Courtesy of John Rubino.
One of the many scary things about writing an investment book is the six months that elapse between the typing of the last word and the book’s appearance in stores. That’s enough time for your predictions to be proven wrong or – nearly as bad – for your predictions to come true and make the book’s advice obsolete.
The temporal jury is still out on Nick Barisheff’s $10,000 Gold. Either it will be this generation’s Dow 36,000, a signpost marking a secular top, or a prescient and gutsy call for faith in gold’s fundamentals at a time when many are giving up on precious metals.
The latter is more probable, for reasons that Barisheff, CEO of Canadian gold dealer Bullion Management Group, spells out early on. To hit just a few of the high points: the developed world is grossly over-indebted and is holding a 1930s-style depression at bay with insanely-low interest rates and unprecedented amounts of newly-created currency. In response, the developing world, led by China, India and Russia, is buying up every bit of gold they can get their hands on, with an eye to the inevitable changing of the currency guard when the dollar, euro and yen are depreciated to nothing and the yuan and ruble rise to take their place. This dynamic, says Barisheff, will send gold soaring – though of course it will actually be gold sitting still and the dollar plunging.
As a gold dealer, Barisheff is at his best when clarifying the differences between paper gold like ETFs and unallocated storage and the real thing like coins and allocated accounts. This paper-versus-physical distinction has become front-page news recently, and is a crucial piece of information for new gold investors. The time will come when millions of people who think they own gold find out that they really don’t. This book’s readers will avoid that fate.
In Barisheff’s analysis, the US is in the final stage before hyperinflation, with debt beginning to overwhelm the system while crucial needs like infrastructure are starved to pay for entitlements, overseas military adventures and interest. Here’s how he describes what comes next:
Stage 5 is hyperinflation, the worst economic phase of the fiat cycle, when currency becomes essentially worthless. Hyperinflation has occurred fifty-six times since 1795. During the Weimar hyperinflation, which we will discuss in more detail below, only gold was accepted as reparation payment. Of course, it is probable that a significant structural change will occur, likely involving the formal recognition of gold as money, in order to avoid hyperinflation on a global scale.

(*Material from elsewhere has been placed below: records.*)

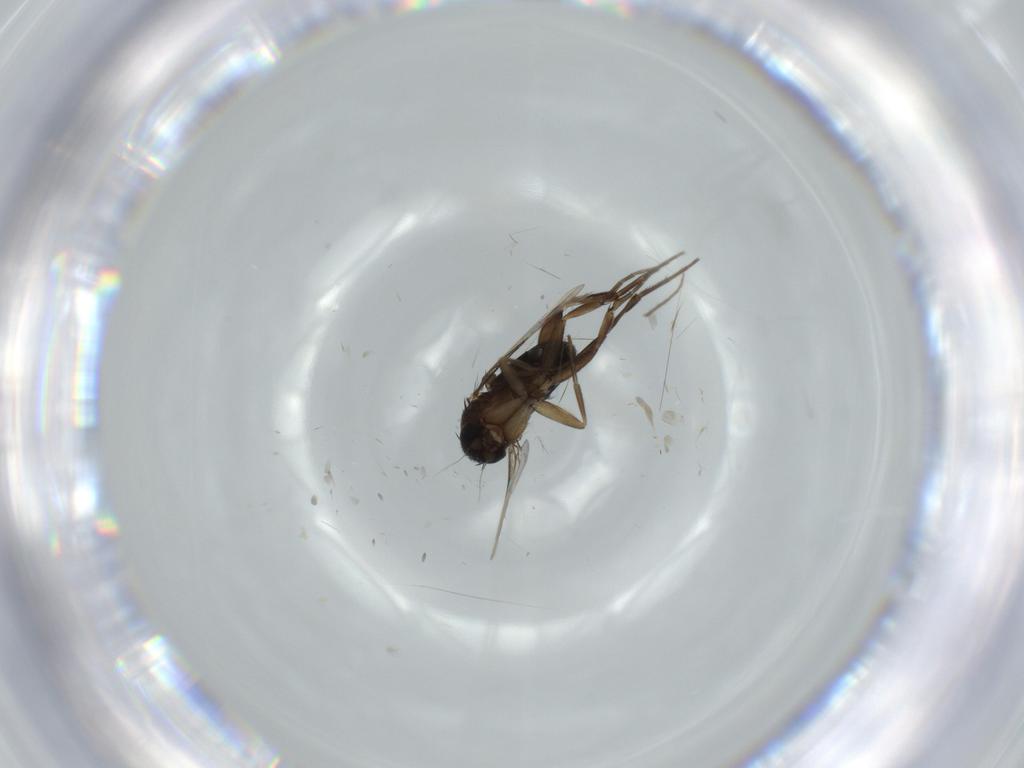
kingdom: Animalia
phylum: Arthropoda
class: Insecta
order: Diptera
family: Phoridae
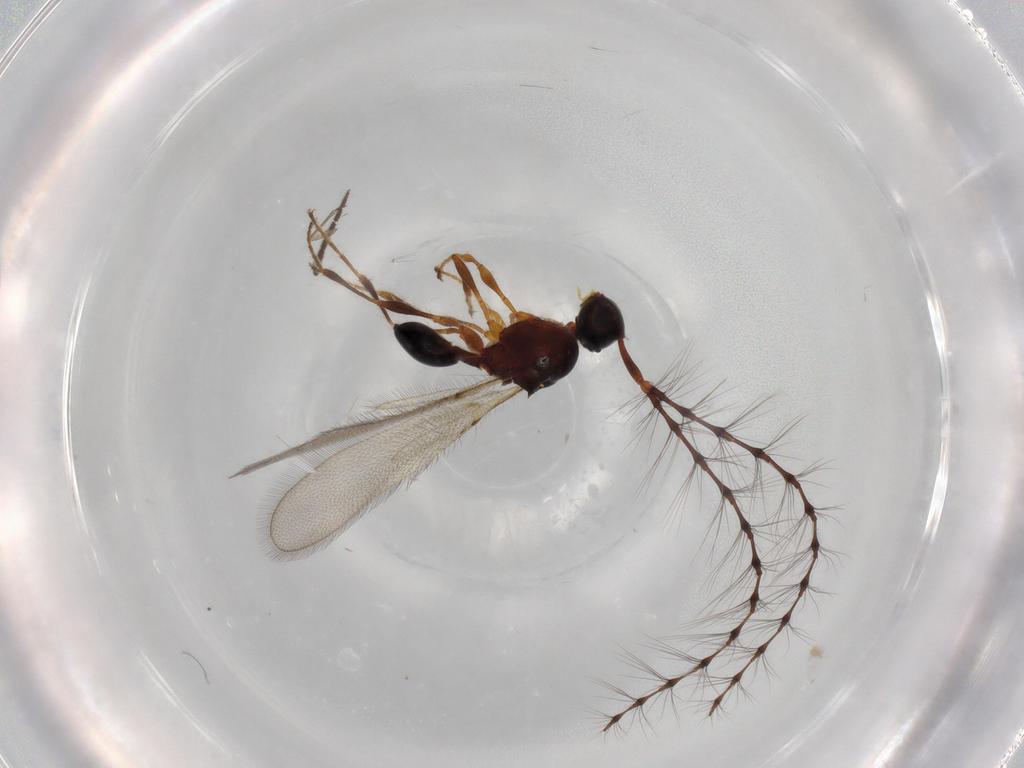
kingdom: Animalia
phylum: Arthropoda
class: Insecta
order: Hymenoptera
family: Diapriidae
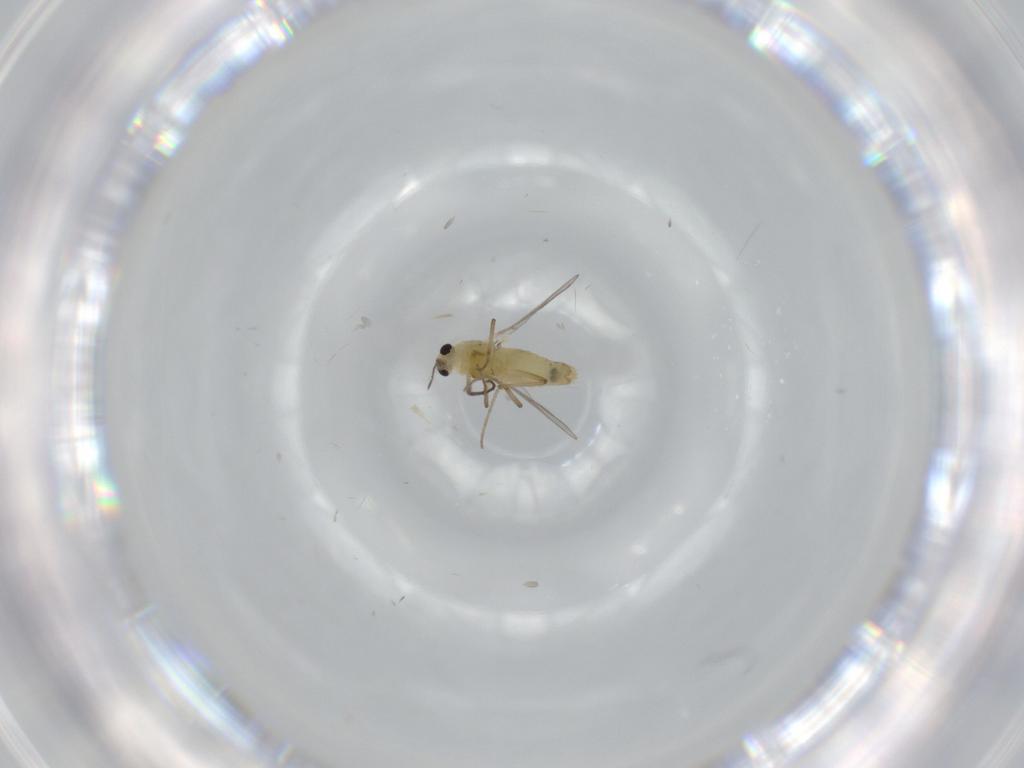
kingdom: Animalia
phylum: Arthropoda
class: Insecta
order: Diptera
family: Chironomidae
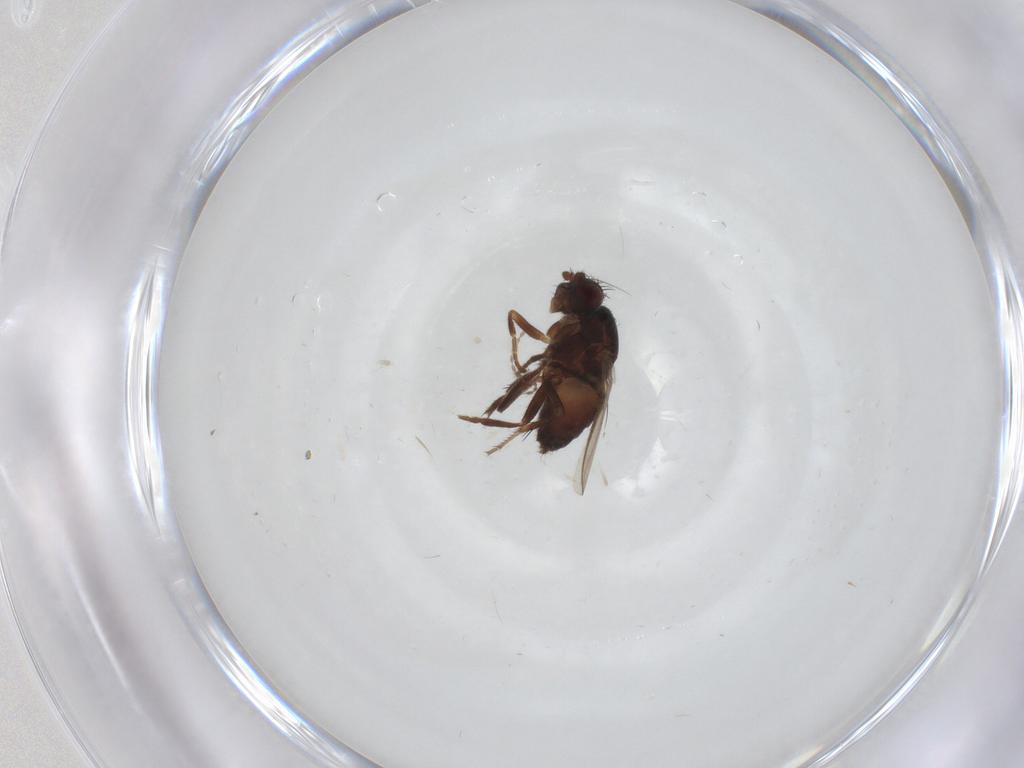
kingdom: Animalia
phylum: Arthropoda
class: Insecta
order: Diptera
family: Sphaeroceridae
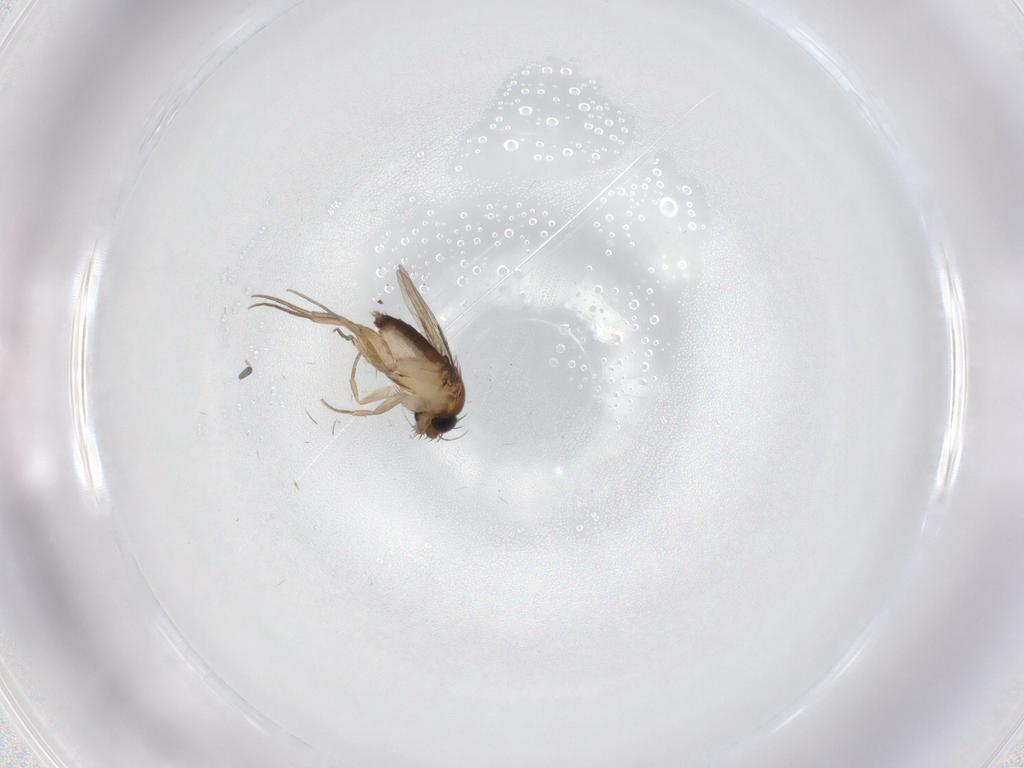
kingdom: Animalia
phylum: Arthropoda
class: Insecta
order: Diptera
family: Phoridae
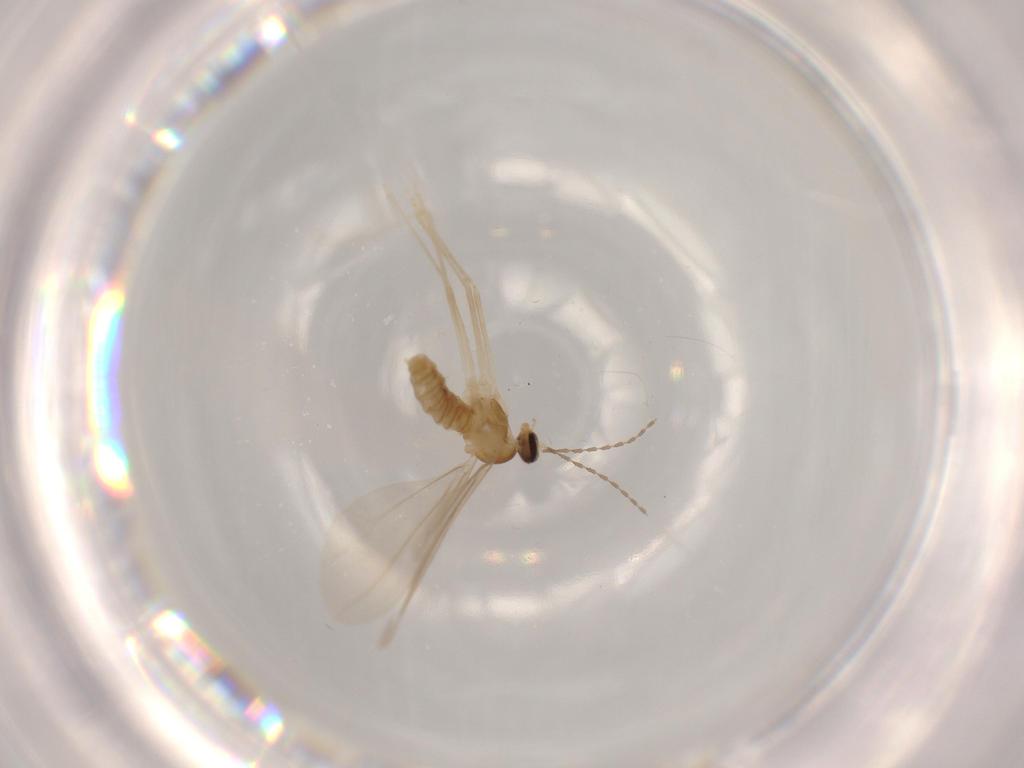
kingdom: Animalia
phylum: Arthropoda
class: Insecta
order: Diptera
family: Cecidomyiidae
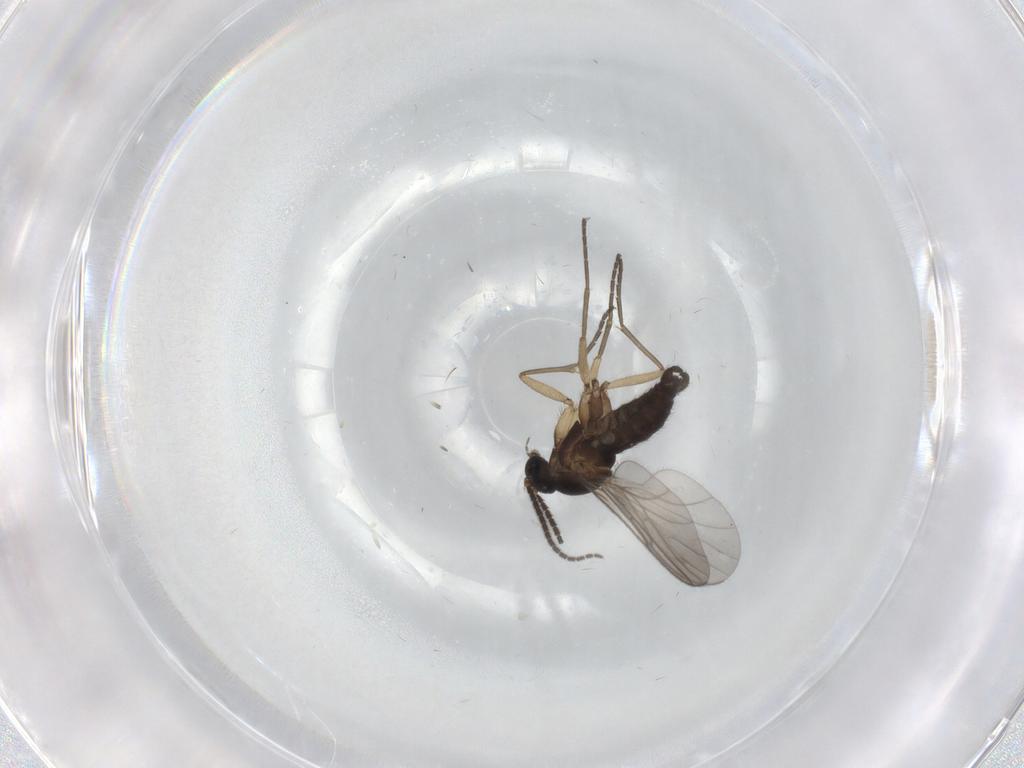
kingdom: Animalia
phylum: Arthropoda
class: Insecta
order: Diptera
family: Sciaridae
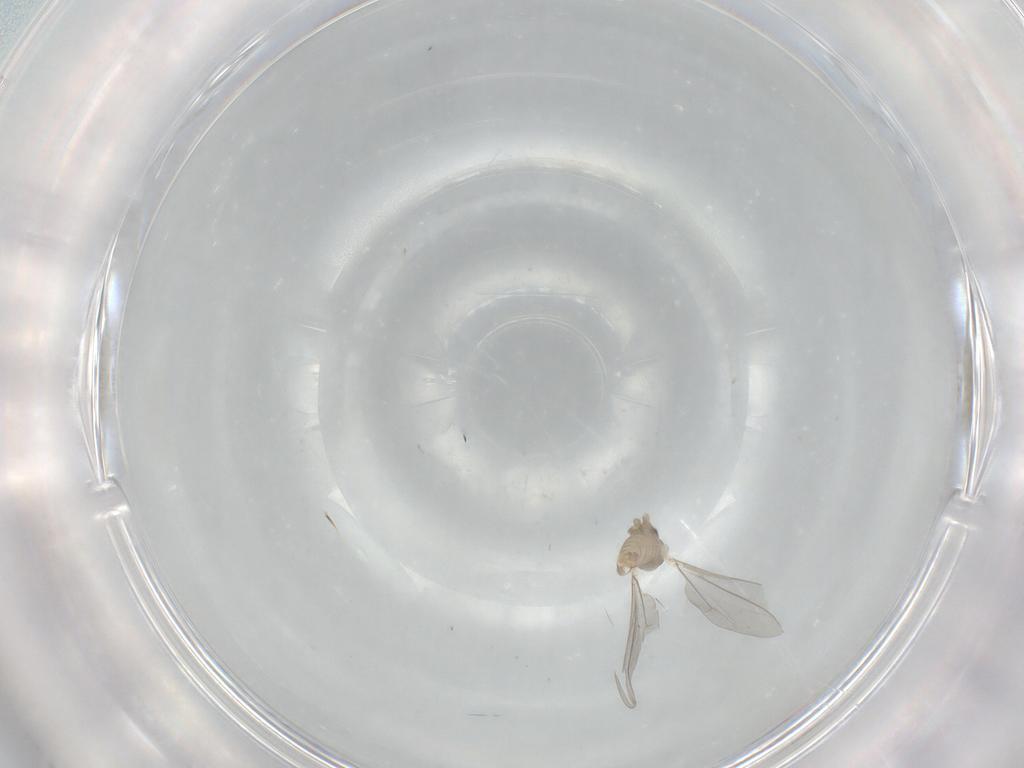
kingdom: Animalia
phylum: Arthropoda
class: Insecta
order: Diptera
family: Cecidomyiidae
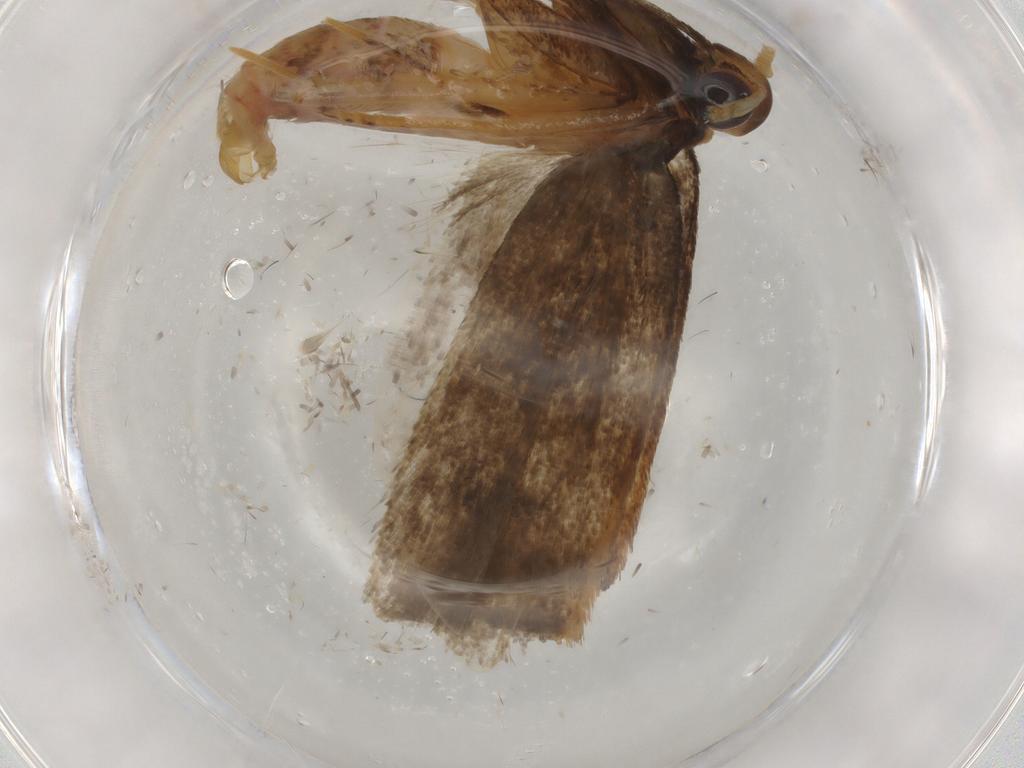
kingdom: Animalia
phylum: Arthropoda
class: Insecta
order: Lepidoptera
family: Lecithoceridae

Where would gold have to be set to account for all the paper currency now circulating? That’s right, $10,000.
A final note about this book’s production values: The publisher, John Wiley & Sons Canada, has done a great job with the cover art, the graphs and the indexes, while Barisheff’s presentation is clear and logical. This is a polished production from beginning to end, which makes it an easy read. Everyone associated with it should be proud of what they’ve produced.